▸ DATA TO PROCESS:

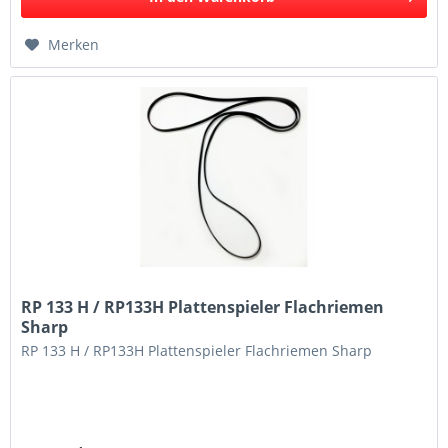
Merken
RP 133 H / RP133H Plattenspieler Flachriemen
Sharp
RP 133 H / RP133H Plattenspieler Flachriemen Sharp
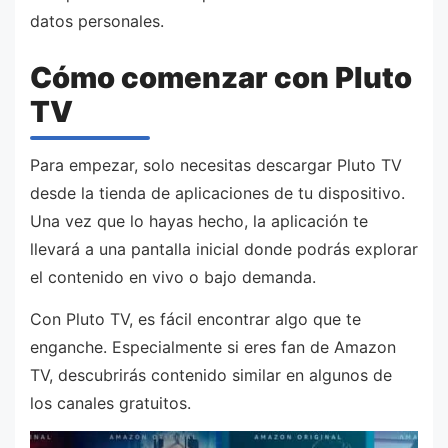
datos personales.
Cómo comenzar con Pluto
TV
Para empezar, solo necesitas descargar Pluto TV
desde la tienda de aplicaciones de tu dispositivo.
Una vez que lo hayas hecho, la aplicación te
llevará a una pantalla inicial donde podrás explorar
el contenido en vivo o bajo demanda.
Con Pluto TV, es fácil encontrar algo que te
enganche. Especialmente si eres fan de Amazon
TV, descubrirás contenido similar en algunos de
los canales gratuitos.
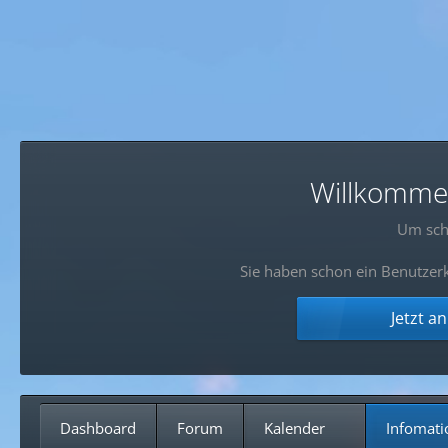
Willkommen!
Um sch
Sie haben schon ein Benutzerk
Jetzt a
Dashboard
Forum
Kalender
Infomati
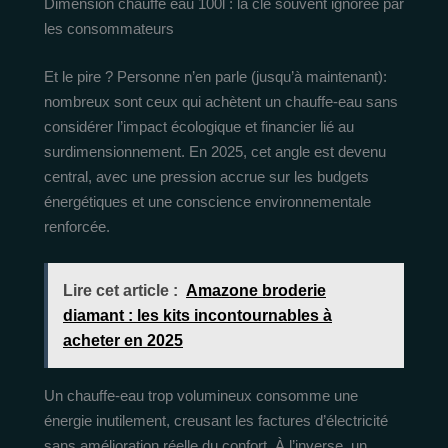
Dimension chauffe eau 100l : la clé souvent ignorée par
les consommateurs
Et le pire ? Personne n’en parle (jusqu’à maintenant):
nombreux sont ceux qui achètent un chauffe-eau sans
considérer l’impact écologique et financier lié au
surdimensionnement. En 2025, cet angle est devenu
central, avec une pression accrue sur les budgets
énergétiques et une conscience environnementale
renforcée.
Lire cet article :
Amazone broderie
diamant : les kits incontournables à
acheter en 2025
Un chauffe-eau trop volumineux consomme une
énergie inutilement, creusant les factures d’électricité
sans amélioration réelle du confort. À l’inverse, un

▸ WHAT YOU NEED TO DO: Where a line in the entries holds the word "Pluto", copy that line.

▸ EXPECTED ANSWER:
Cómo comenzar con Pluto
Para empezar, solo necesitas descargar Pluto TV
Con Pluto TV, es fácil encontrar algo que te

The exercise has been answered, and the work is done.